CASO DE CLIENTE
Cómo un operador industrial pasó de herramientas legadas a seguridad en runtime
Un operador industrial que ejecutaba software de control y monitorización llegó a ByteHide con un problema familiar. Su stack de seguridad era un conjunto de herramientas más antiguas que requerían mucha configuración para mantenerse y aun así dejaban huecos. El análisis estático funcionaba, pero cada hallazgo aterrizaba en los desarrolladores sin forma de saber cuáles importaban. Y en producción, sobre sistemas que no podían apagarse, tenían muy poca visibilidad real.
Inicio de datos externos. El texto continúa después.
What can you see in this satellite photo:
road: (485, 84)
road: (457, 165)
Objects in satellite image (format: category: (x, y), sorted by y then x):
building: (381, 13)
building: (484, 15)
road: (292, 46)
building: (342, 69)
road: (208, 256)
Empezaron por el runtime. ByteHide les dio a su equipo un panel en vivo de lo que estaba ocurriendo dentro de sus aplicaciones en ejecución, y dentro de esa vista descubrieron lo que sus herramientas anteriores habían pasado por alto: intentos de explotación reales, incluyendo actividad de zero-day que sus escáneres nunca habían marcado. ByteHide no solo sacó a la luz esos ataques. Los bloqueó en producción, en tiempo real, sin parar el sistema.
Desde ahí, el cambio fue más profundo. ByteHide empezó a alimentar lo que el runtime observaba en el análisis de código, de modo que la misma inteligencia sobre zero-day llegaba a los desarrolladores como correcciones concretas. El operador reemplazó su análisis de código legado por el de ByteHide y, por primera vez, sus desarrolladores arreglaban las vulnerabilidades que el runtime demostraba que eran reales.
El resultado no fue una sola métrica. Fue una forma de trabajar distinta: detección más rápida, priorización más precisa, protección en tiempo real para sistemas que no pueden parar y una sola plataforma en lugar de un stack de herramientas inconexas. Un solo sitio para su equipo, sus aplicaciones y su evidencia de cumplimiento.